Request a token from the authorization endpoint:
POST /api/v1/authorize
Content-Type: application/json
Example body:
{
  "public_key": "<Canton Party ID>",
  "signature": "",
  "timestamp_ms": 1731541800000,
  "nonce": "random-unique-string"
}
  • public_key: Canton Party ID associated with the user
  • timestamp_ms: Unix time in milliseconds
  • nonce: Unique value generated for the authorization request
Successful response:
{ "token": "<jwt>", "user_id": "<user_id>" }
Token validity: 7 days from issuance.

2) API Key Auth

Gateway supports API-key auth headers for programmatic access without obtaining a JWT first. Headers:
  • X-API-KEY: Your API public key
  • X-SIGNATURE: Ed25519 signature over EKIDEN_API|{method}|{uri}|{timestamp_ms}|{nonce}
  • X-TIMESTAMP-MS: Unix milliseconds
  • X-NONCE: Random unique string

3) Use the token for REST

Include the token as a Bearer in the Authorization header:
GET /api/v1/user/portfolio
Authorization: Bearer <jwt>
Private endpoints under /api/v1/user/* and certain actions require this header.

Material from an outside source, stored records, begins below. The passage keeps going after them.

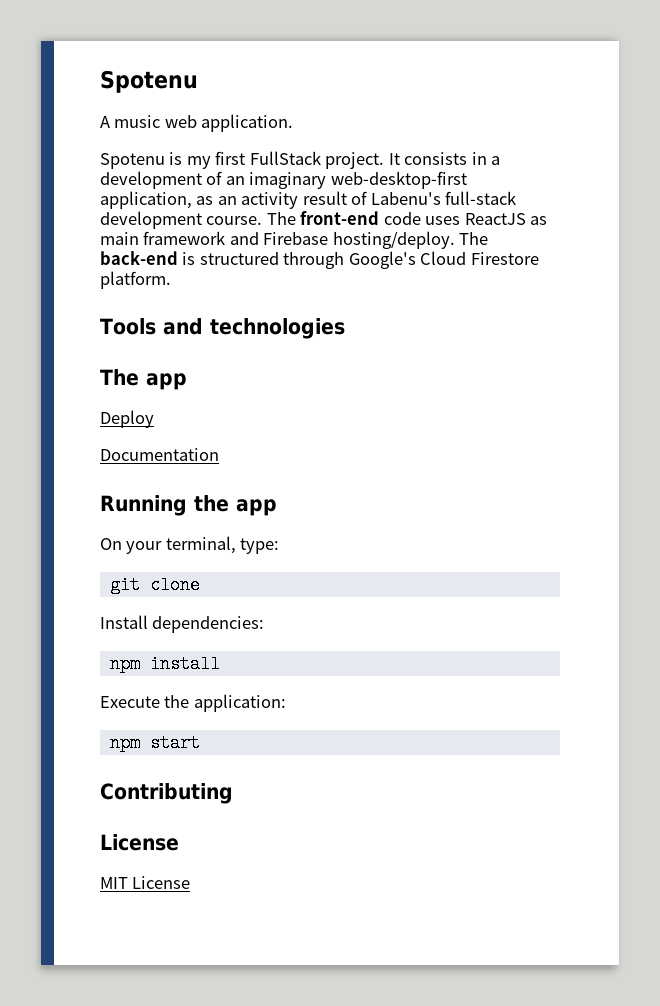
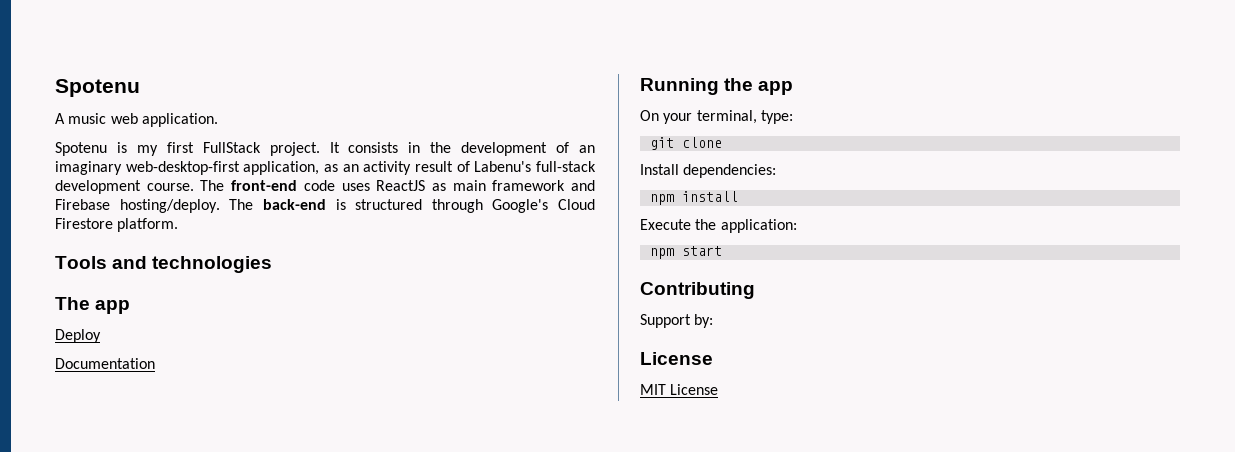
[491,156,501,165] a -> [430,142,452,153] the
(233, 793) none -> [640,314,714,328] // Support by:

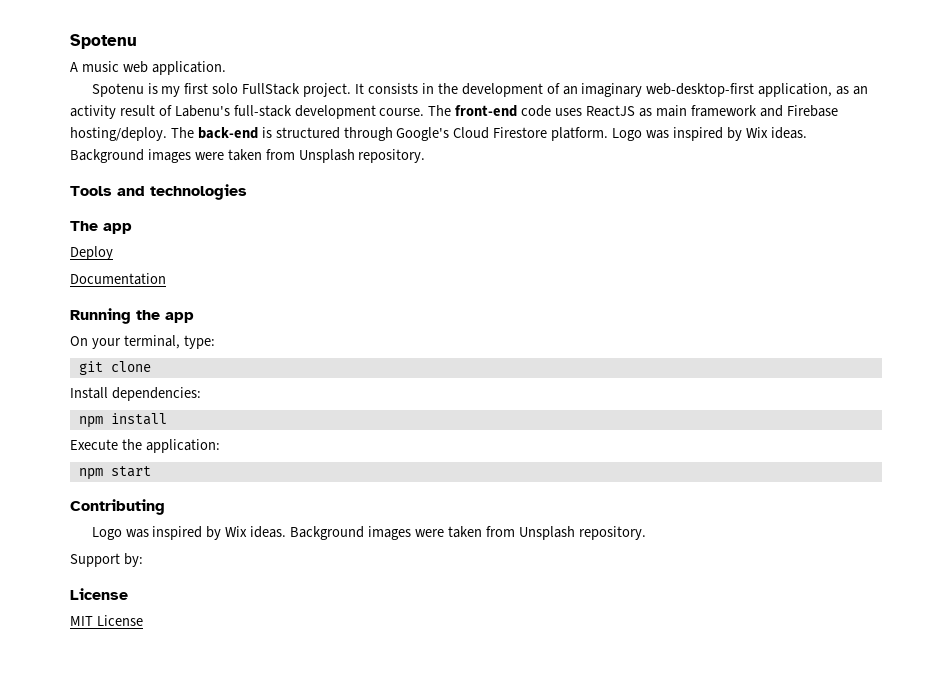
(194, 147) none -> [212,83,239,94] solo
(179, 225) none -> [612,127,807,141] [70,149,426,163] Logo was inspired by Wix ideas. Background images were taken from Unsplash repository.
(755, 290) none -> [91,526,646,540] // Logo was inspired by Wix ideas. Background images were taken from Unsplash repository.

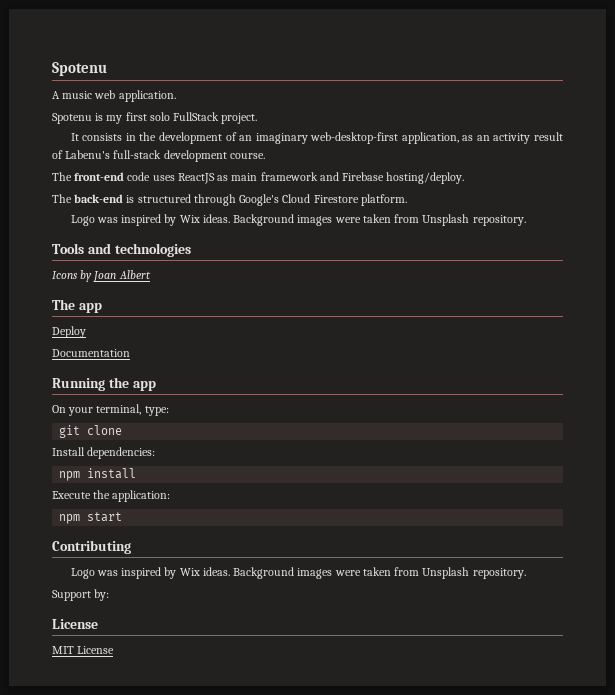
(352, 90) none -> (258, 118) //
(425, 112) none -> (265, 156) //
(167, 134) none -> (465, 178) //
(609, 134) none -> (407, 200) //
(247, 192) none -> [52,270,151,282] // Icons by Joan Albert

4) Use the token for private WebSocket

Connect to the private WS endpoint and authenticate, then subscribe to private topics:
  1. Connect: wss://api.cnt.ekiden.fi/ws/private
  2. Authenticate:
Client → Server
{ "op": "auth", "bearer": "<jwt>", "req_id": "auth-1" }
Server → Client
{ "op": "auth", "success": true, "user_id": "<user_id>", "req_id": "auth-1" }
  1. Subscribe to private topics (examples):
{ "op": "subscribe", "args": ["order", "position", "execution", "account_balance"], "req_id": "sub-1" }
Public topics like orderbook.1.BTCUSDC, trade.BTCUSDC, ticker.BTCUSDC are available on /ws/public without auth.

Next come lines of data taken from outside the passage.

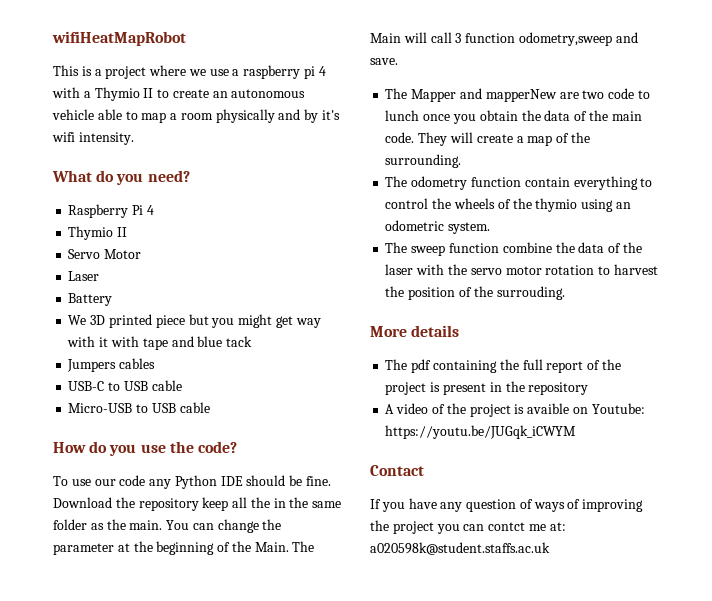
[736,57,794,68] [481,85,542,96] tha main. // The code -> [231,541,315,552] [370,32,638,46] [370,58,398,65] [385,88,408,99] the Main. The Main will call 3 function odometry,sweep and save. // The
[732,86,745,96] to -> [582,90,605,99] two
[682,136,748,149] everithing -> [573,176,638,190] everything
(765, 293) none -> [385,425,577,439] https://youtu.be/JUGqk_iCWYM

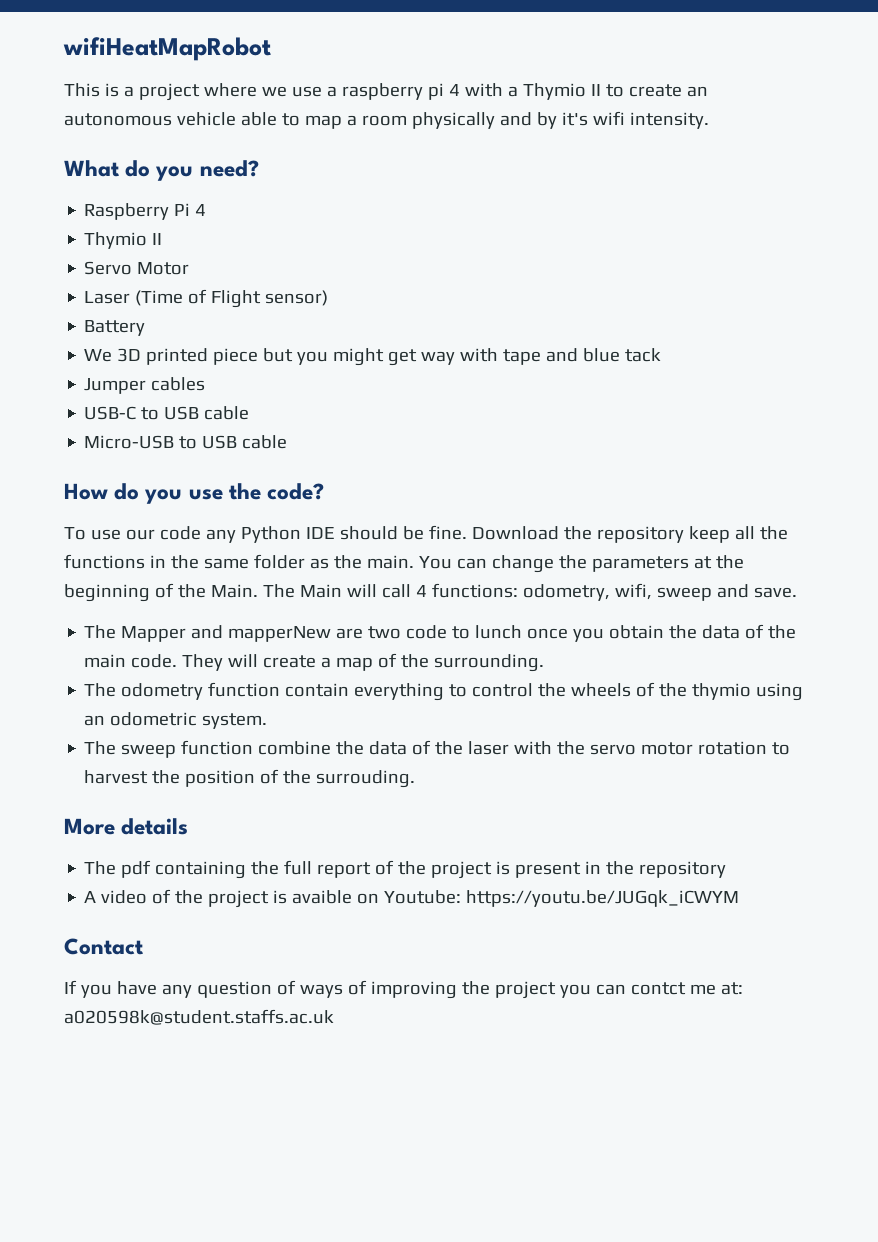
(100, 276) none -> [135,289,329,308] (Time of Flight sensor)
[99,336,139,347] it with -> (499, 355) none
[67,359,117,372] Jumpers -> [84,378,147,394] Jumper
(270, 502) none -> [64,554,145,569] functions
[53,543,114,555] parameter -> [591,556,689,572] parameters
[455,32,612,46] 3 function odometry,sweep -> [415,583,712,601] 4 functions: odometry, wifi, sweep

Timestamp units and replay protection

  • timestamp_ms is required in the authorize request and must be close to server time.
  • Each (public_key, nonce) pair may be used once; reusing a nonce will be rejected.

Optional: curl examples

Request token:
curl -X POST "https://api.cnt.ekiden.fi/api/v1/authorize" \
    -H "Content-Type: application/json" \
    -d '{
        "public_key": "<Canton Party ID>",
        "signature": "",
        "timestamp_ms": 1731541800000,
        "nonce": "b7d1c2e8f5a94f3db2f8c6a9d1e4"
    }'
Call a private REST endpoint:
curl -H "Authorization: Bearer <jwt>" \
    "https://api.cnt.ekiden.fi/api/v1/user/portfolio"

Troubleshooting

  • 400 on /authorize: check the request payload, timestamp_ms freshness, and nonce validity.
  • 401 on private REST or WS auth: token expired or invalid.
  • WS: authenticate before subscribing to private topics on /ws/private.